++++ Dataset

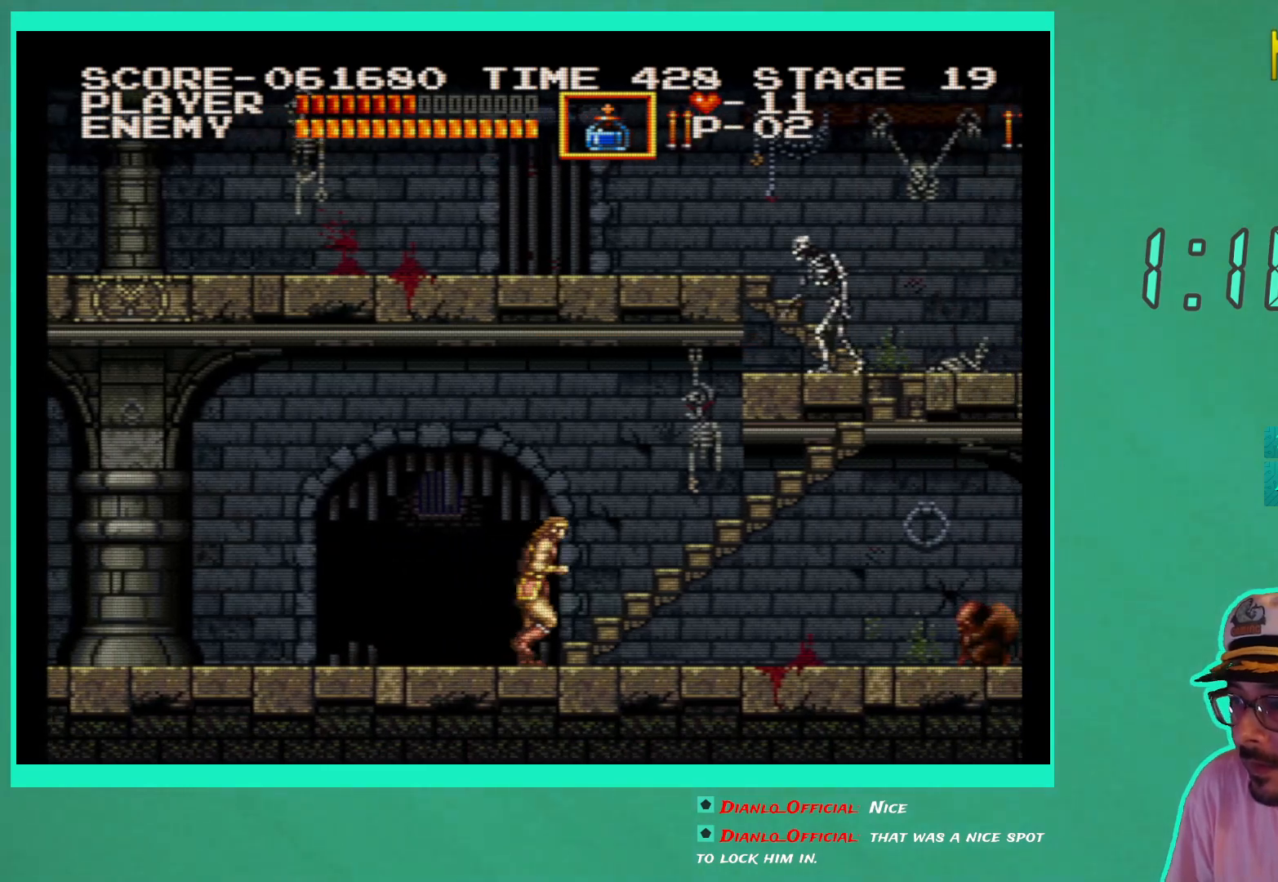
{"buttons": ["DPAD_RIGHT"], "left_stick": "center", "right_stick": "center", "events": []}
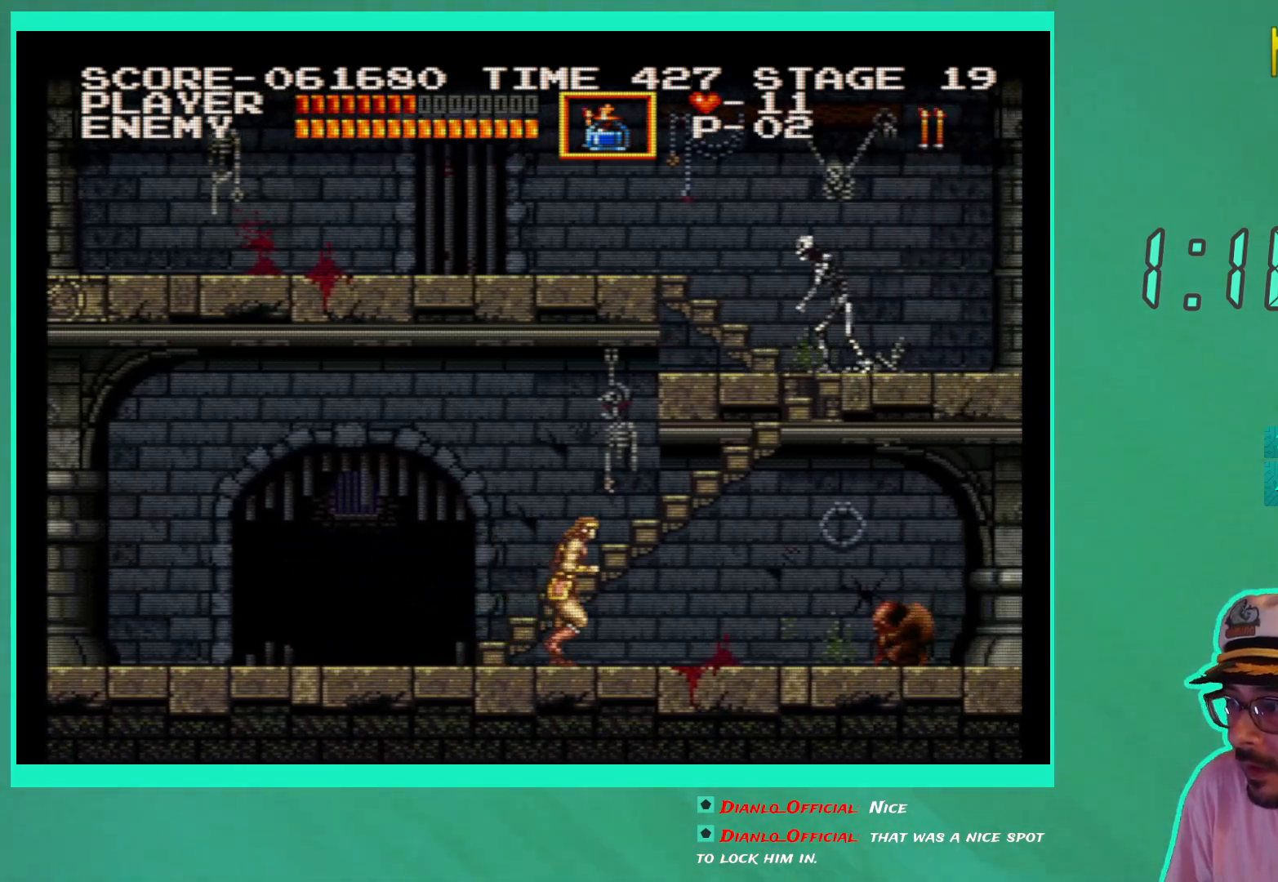
{"buttons": ["DPAD_RIGHT"], "left_stick": "center", "right_stick": "center", "events": [[33, "DPAD_RIGHT", "up"], [50, "X", "down"], [133, "X", "up"], [217, "X", "down"], [300, "X", "up"], [433, "DPAD_RIGHT", "down"]]}
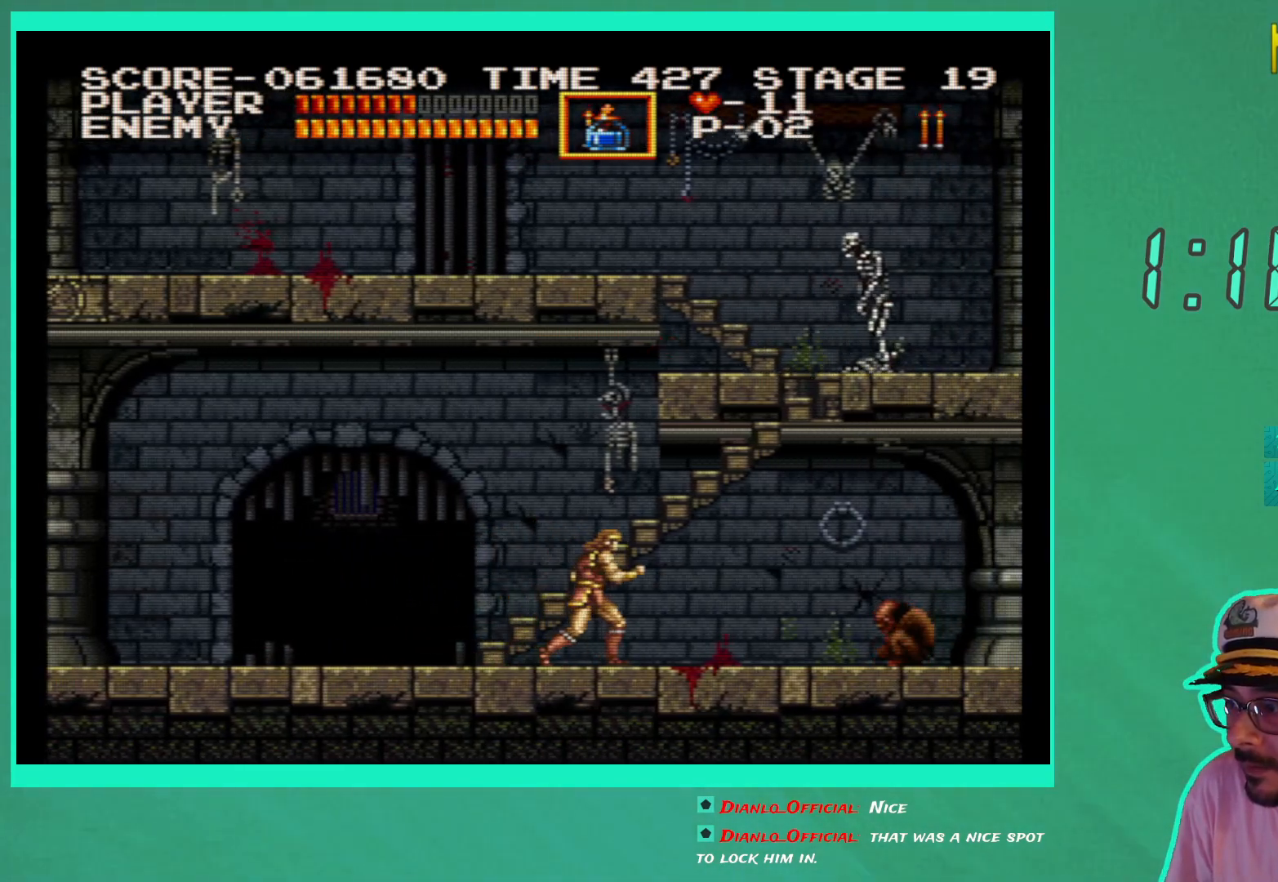
{"buttons": ["DPAD_RIGHT"], "left_stick": "center", "right_stick": "center", "events": [[100, "X", "down"], [183, "X", "up"], [217, "DPAD_RIGHT", "up"], [250, "X", "down"], [333, "X", "up"], [433, "DPAD_RIGHT", "down"]]}
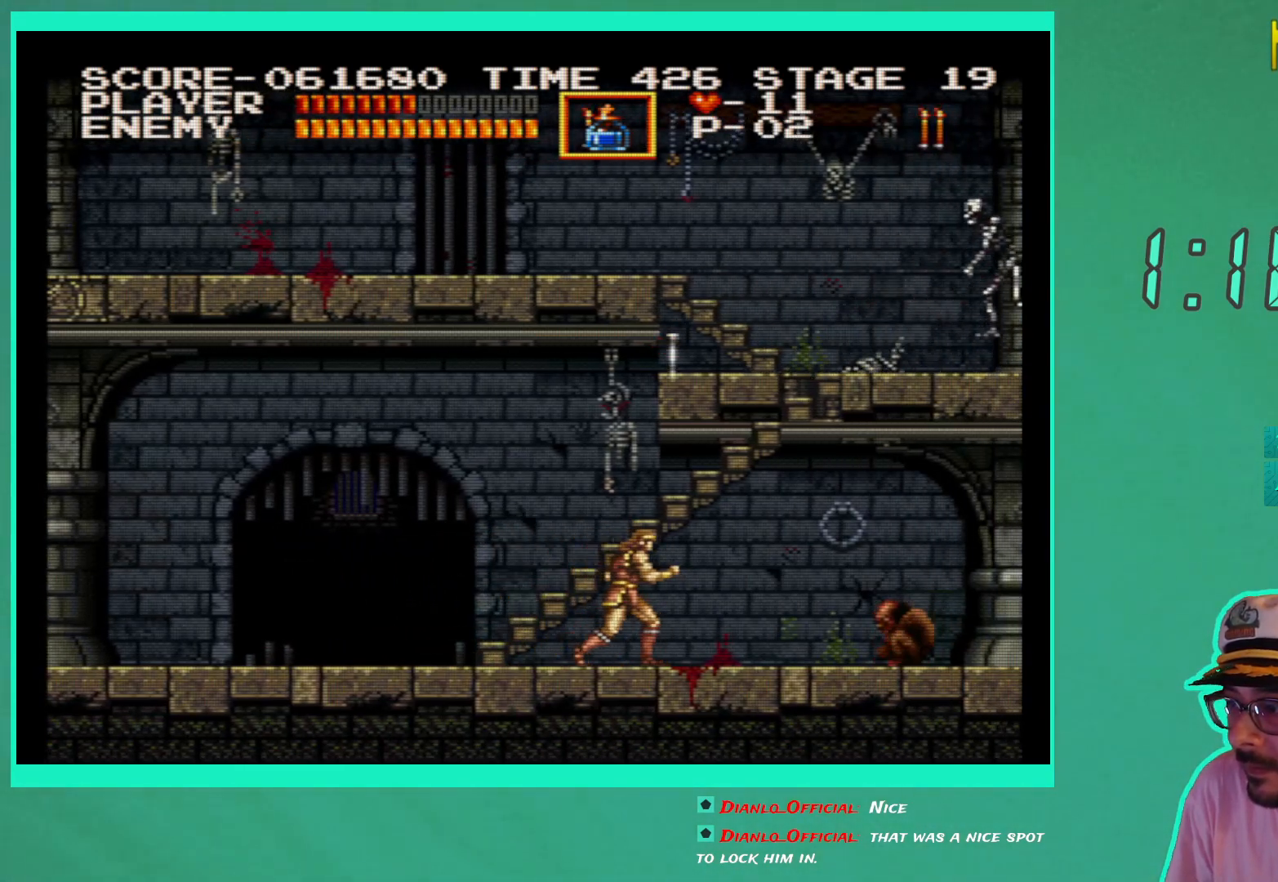
{"buttons": [], "left_stick": "center", "right_stick": "center", "events": [[117, "DPAD_UP", "down"], [167, "DPAD_UP", "up"], [350, "X", "down"], [367, "DPAD_RIGHT", "up"], [433, "X", "up"]]}
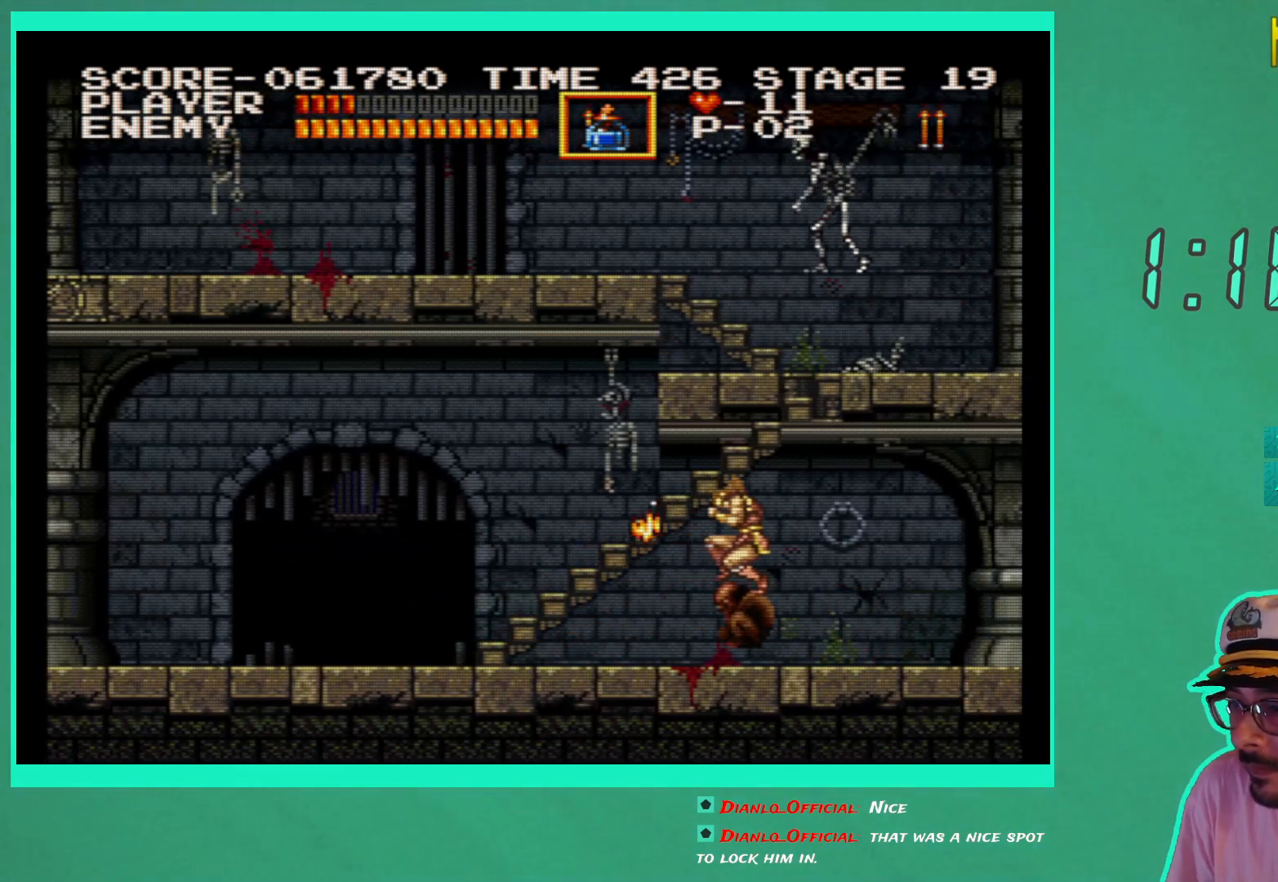
{"buttons": ["X", "DPAD_LEFT"], "left_stick": "center", "right_stick": "center", "events": [[33, "X", "down"], [100, "X", "up"], [200, "X", "down"], [233, "DPAD_LEFT", "down"], [250, "X", "up"], [333, "X", "down"], [400, "DPAD_LEFT", "up"], [417, "X", "up"], [483, "X", "down"], [500, "DPAD_LEFT", "down"]]}
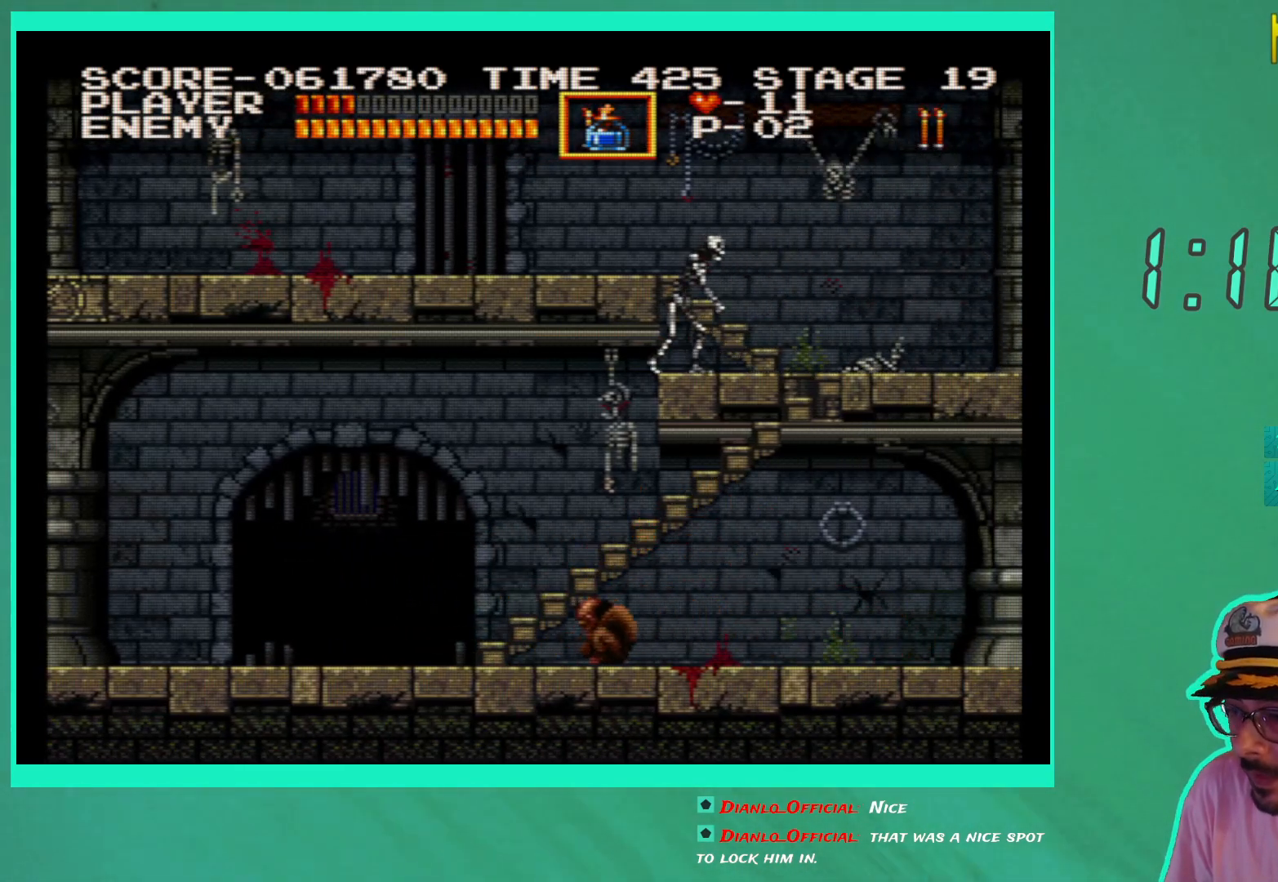
{"buttons": ["DPAD_LEFT"], "left_stick": "center", "right_stick": "center", "events": [[67, "X", "up"], [133, "X", "down"], [217, "X", "up"], [267, "X", "down"], [383, "X", "up"]]}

++++++++

What this task involves
Write out the data above in full and exactly, but without the pictures.

Response to this task
{"buttons": ["DPAD_RIGHT"], "left_stick": "center", "right_stick": "center", "events": []}
{"buttons": ["DPAD_RIGHT"], "left_stick": "center", "right_stick": "center", "events": [[33, "DPAD_RIGHT", "up"], [50, "X", "down"], [133, "X", "up"], [217, "X", "down"], [300, "X", "up"], [433, "DPAD_RIGHT", "down"]]}
{"buttons": ["DPAD_RIGHT"], "left_stick": "center", "right_stick": "center", "events": [[100, "X", "down"], [183, "X", "up"], [217, "DPAD_RIGHT", "up"], [250, "X", "down"], [333, "X", "up"], [433, "DPAD_RIGHT", "down"]]}
{"buttons": [], "left_stick": "center", "right_stick": "center", "events": [[117, "DPAD_UP", "down"], [167, "DPAD_UP", "up"], [350, "X", "down"], [367, "DPAD_RIGHT", "up"], [433, "X", "up"]]}
{"buttons": ["X", "DPAD_LEFT"], "left_stick": "center", "right_stick": "center", "events": [[33, "X", "down"], [100, "X", "up"], [200, "X", "down"], [233, "DPAD_LEFT", "down"], [250, "X", "up"], [333, "X", "down"], [400, "DPAD_LEFT", "up"], [417, "X", "up"], [483, "X", "down"], [500, "DPAD_LEFT", "down"]]}
{"buttons": ["DPAD_LEFT"], "left_stick": "center", "right_stick": "center", "events": [[67, "X", "up"], [133, "X", "down"], [217, "X", "up"], [267, "X", "down"], [383, "X", "up"]]}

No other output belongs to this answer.